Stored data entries
____
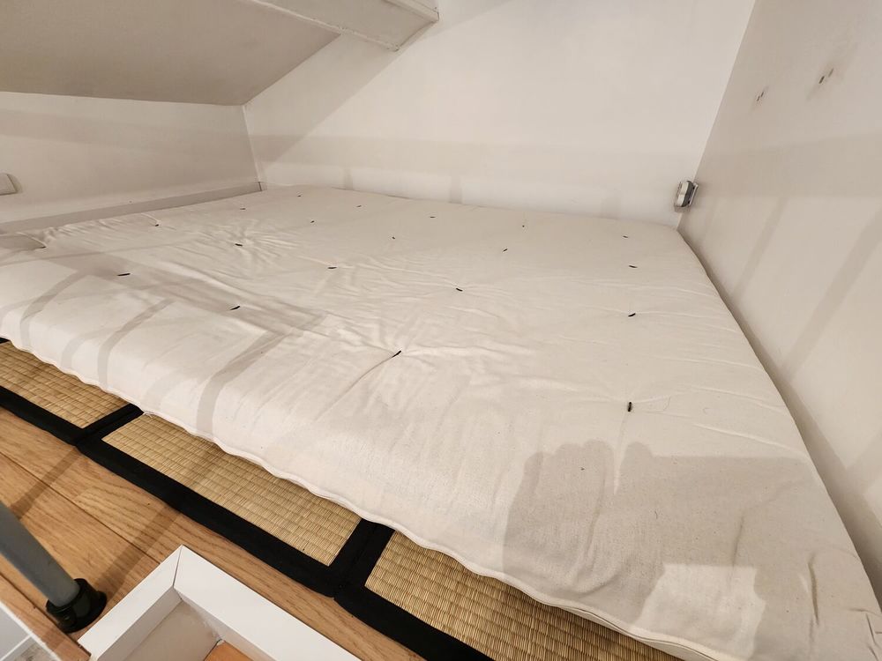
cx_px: 441
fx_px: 331
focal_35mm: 13
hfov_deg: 106.2
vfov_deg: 89.9
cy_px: 330
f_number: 2.2
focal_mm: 2.2
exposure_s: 1/50
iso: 320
____
WHAT IS REQUIRED
Transcribe all records verbatim and omit each image.

FINAL ANSWER
cx_px: 441
fx_px: 331
focal_35mm: 13
hfov_deg: 106.2
vfov_deg: 89.9
cy_px: 330
f_number: 2.2
focal_mm: 2.2
exposure_s: 1/50
iso: 320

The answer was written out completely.